Vivimos unos tiempos en que cualquier cosa, hecho, palabra o incluso actitud personal, puede significar en otros tener motivos para la descalificación, el insulto y el descrédito. Sin importar argumentos. Exasperar, es decir, enfurecer y crear irritación a otras personas es demasiado fácil, y para ello tan solo es necesario asomar la cabeza a las redes sociales. Y, ¡cuidado!, la crispación es contagiosa. Así que ahora solo falta crear o provocar a la colectividad un estado de ánimo concreto.
En 2007, Joaquín Estefanía escribía en “El País” un artículo muy interesante bajo el título “Teoría de la crispación”. Venía a decir que “La existencia de una estrategia de la crispación es un fenómeno anómalo en las democracias maduras. No la tendencia al conflicto, que está inscrita en el sistema ya que existen grupos, con y sin poder, que persiguen objetivos diversos. Pero para obtener este poder no vale todo y, sobre todo, no vale la deslegitimación permanente y sistemática del adversario.”
Aplicar esto a nuestra actual situación me genera muy malas sensaciones. No sabría determinar si nos podemos considerar ya una democracia madura o si, por el contrario, seguimos con continuos fenómenos anómalos transitorios. Me da que lo primero no es. La normalidad en democracia conlleva como primer paso el reconocimiento y la aceptación de un resultado electoral. En el perdedor, asumiendo la derrota; en el ganador, respetando al derrotado. Respeto que se amplia a las minorías políticas y, por último, al procedimiento y confección de un Gobierno acorde al consenso político.
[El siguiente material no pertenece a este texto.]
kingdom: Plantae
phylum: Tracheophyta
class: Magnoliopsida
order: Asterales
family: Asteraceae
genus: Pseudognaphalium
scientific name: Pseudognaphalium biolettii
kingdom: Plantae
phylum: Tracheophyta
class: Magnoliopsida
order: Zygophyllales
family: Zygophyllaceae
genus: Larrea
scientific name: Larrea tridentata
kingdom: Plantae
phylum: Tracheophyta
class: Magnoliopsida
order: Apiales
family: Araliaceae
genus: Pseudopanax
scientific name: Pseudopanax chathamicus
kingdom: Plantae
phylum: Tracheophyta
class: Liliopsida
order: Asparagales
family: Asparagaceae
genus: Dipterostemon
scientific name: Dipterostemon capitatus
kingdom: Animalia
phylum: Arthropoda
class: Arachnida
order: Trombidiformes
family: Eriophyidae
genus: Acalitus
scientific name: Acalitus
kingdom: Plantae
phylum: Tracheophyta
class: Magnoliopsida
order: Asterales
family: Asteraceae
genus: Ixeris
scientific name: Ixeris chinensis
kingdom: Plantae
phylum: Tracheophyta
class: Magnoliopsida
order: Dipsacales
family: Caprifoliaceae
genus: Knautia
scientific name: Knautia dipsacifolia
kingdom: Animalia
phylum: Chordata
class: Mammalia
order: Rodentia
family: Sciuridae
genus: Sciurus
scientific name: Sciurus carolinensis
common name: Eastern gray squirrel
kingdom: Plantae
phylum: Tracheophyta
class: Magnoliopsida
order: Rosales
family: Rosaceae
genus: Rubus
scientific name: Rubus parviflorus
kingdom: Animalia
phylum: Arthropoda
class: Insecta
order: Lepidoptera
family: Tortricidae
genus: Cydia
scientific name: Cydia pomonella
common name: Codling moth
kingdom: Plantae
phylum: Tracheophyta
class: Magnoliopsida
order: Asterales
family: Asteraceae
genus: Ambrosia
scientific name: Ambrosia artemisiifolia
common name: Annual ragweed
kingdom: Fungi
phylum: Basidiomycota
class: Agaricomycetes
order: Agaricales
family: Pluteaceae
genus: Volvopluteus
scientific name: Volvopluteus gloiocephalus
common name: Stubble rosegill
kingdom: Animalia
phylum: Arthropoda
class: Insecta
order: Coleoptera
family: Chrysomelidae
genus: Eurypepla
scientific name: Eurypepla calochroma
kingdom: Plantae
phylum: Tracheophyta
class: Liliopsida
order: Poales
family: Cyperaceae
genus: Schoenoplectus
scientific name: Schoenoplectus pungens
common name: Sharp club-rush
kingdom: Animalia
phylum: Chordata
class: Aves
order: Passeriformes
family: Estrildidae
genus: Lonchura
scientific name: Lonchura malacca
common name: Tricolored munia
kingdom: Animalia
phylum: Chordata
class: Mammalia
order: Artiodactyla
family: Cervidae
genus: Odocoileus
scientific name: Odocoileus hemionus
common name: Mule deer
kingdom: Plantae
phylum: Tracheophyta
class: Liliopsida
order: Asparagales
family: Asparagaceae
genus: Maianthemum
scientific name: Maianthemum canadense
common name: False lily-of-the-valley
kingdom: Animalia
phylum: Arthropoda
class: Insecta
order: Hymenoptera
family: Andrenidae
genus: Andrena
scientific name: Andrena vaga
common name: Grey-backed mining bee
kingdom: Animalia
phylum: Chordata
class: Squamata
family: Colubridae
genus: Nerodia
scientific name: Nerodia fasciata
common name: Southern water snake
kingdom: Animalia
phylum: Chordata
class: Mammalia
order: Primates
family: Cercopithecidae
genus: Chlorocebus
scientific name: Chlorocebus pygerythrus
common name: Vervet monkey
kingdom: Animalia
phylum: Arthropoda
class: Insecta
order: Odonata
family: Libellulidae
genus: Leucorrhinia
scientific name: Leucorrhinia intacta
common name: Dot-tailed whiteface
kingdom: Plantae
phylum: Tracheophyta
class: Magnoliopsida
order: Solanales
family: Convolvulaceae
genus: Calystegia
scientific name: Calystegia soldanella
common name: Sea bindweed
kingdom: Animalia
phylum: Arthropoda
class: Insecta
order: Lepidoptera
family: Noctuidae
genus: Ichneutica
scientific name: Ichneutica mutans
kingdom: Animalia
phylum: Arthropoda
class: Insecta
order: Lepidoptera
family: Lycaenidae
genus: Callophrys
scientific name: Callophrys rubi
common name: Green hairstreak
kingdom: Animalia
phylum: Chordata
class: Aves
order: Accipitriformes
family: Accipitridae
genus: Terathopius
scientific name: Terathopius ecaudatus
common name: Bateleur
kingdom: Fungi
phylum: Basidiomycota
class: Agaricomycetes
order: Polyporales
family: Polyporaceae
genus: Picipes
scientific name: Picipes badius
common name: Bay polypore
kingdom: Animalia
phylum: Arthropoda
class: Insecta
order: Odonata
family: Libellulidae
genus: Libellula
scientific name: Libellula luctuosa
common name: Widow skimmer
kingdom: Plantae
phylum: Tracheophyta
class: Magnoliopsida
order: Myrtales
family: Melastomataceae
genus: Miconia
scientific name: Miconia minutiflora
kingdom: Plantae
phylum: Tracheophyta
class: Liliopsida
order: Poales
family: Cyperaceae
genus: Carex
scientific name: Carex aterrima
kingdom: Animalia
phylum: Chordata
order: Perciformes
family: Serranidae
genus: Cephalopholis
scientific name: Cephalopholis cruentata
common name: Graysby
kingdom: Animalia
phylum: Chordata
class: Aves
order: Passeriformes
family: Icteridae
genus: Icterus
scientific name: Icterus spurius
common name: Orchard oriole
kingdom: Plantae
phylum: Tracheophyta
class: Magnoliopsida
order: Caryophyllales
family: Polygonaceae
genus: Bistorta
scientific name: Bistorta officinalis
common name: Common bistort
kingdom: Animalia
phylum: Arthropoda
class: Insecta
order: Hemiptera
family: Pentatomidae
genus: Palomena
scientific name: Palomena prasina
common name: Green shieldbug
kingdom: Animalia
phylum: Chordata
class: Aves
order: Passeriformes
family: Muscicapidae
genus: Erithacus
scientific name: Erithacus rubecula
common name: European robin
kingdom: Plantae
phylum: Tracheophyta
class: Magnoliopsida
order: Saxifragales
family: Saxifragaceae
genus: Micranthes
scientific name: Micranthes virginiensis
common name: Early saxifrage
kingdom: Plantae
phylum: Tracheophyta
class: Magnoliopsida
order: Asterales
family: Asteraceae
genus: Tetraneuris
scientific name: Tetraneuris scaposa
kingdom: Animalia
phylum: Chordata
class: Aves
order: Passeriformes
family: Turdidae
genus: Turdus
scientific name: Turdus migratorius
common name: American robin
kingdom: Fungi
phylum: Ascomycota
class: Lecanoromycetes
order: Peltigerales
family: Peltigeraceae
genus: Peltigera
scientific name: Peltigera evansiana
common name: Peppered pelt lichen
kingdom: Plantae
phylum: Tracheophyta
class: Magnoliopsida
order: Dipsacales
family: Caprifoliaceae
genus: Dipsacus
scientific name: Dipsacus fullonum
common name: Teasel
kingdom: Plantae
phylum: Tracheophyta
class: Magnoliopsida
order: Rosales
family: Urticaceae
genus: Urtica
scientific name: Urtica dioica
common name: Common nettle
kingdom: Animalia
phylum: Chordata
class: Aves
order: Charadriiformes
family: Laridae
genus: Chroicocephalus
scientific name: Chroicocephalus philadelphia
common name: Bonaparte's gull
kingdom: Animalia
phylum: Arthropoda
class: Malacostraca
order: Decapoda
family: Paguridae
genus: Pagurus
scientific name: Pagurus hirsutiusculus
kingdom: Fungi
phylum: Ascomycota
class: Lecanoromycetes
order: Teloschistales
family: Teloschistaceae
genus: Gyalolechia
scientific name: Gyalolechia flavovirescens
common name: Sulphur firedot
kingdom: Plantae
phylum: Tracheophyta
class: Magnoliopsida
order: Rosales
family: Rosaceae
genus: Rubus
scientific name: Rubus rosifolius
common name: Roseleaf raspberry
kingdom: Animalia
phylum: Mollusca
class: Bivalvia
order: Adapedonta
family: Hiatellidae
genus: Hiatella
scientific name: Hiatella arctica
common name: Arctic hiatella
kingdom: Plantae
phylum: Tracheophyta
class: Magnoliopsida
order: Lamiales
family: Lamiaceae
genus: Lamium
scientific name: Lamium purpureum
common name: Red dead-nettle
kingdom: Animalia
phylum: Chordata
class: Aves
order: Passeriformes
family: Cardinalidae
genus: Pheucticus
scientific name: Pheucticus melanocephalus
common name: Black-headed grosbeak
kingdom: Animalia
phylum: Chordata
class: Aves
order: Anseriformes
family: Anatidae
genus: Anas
Lo anterior implica a la fuerza, diálogo, consenso, pacto y acuerdo final.
Defender desde la oposición unas ideas propias; contraponerlas con las del Gobierno y, si cabe, llegar a pactos durante la legislatura sigue siendo igual de legítimo. Pero, al igual que antes mencionábamos unas reglas no escritas sobre el resultado de las elecciones, cabría también decir que rechazar todas las iniciativas del Gobierno; deslegitimarlas renunciando a discutirlas; negarse a todo tipo de acuerdos imposibilitando los mismos -incluso los de mandato constitucional-; movilizar a “los nuestros” radicalizando posturas que nos aseguren su lealtad e incluso la de otros cercanos, pero insistir en atribuir esa radicalización al adversario, es generar crispación. Lo más grave es que se haga como estrategia. Y esto es atribuible a todos. Esté quien esté en el poder o la oposición.
Si todo esto ocurre con los actores principales ya solo falta difundir y extrapolar esa crispación por los medios de comunicación y por las redes sociales. Hay que implicar a más personas para que crean que esa es su forma de desahogarse, de provocar, de atacar y, en definitiva, de crear ira y odio. De buenas a primeras, aquello que concienzudamente nos han enseñado en casa: el respeto y la buena educación, pasan a convertirse en un lujo.
A la fuerza, nuestros representantes políticos tienen que hablar. Son demasiados los asuntos importantes que a todos nos afectan. Sanidad, Justicia, Memoria Histórica, Empleo, Educación, Vivienda, Medio Ambiente y muchos más etcéteras. La política tiene una dinámica que nos permite hacer lo que antaño era impensable. Quizá lo más adecuado es llegar a acuerdos sobre la gestión, siendo flexibles en los ideales. Rectificar si es necesario, que dicen es de sabios. De esta forma se podrá englobar al mayor número de personas.
En menos de un mes, conocidos los resultados de los próximos comicios, tendremos una nueva oportunidad de crear algo diferente. Avanzar en derechos y afianzar nuestra democracia. De nosotros depende que ello se lleve a cabo sin innecesaria y excesiva crispación.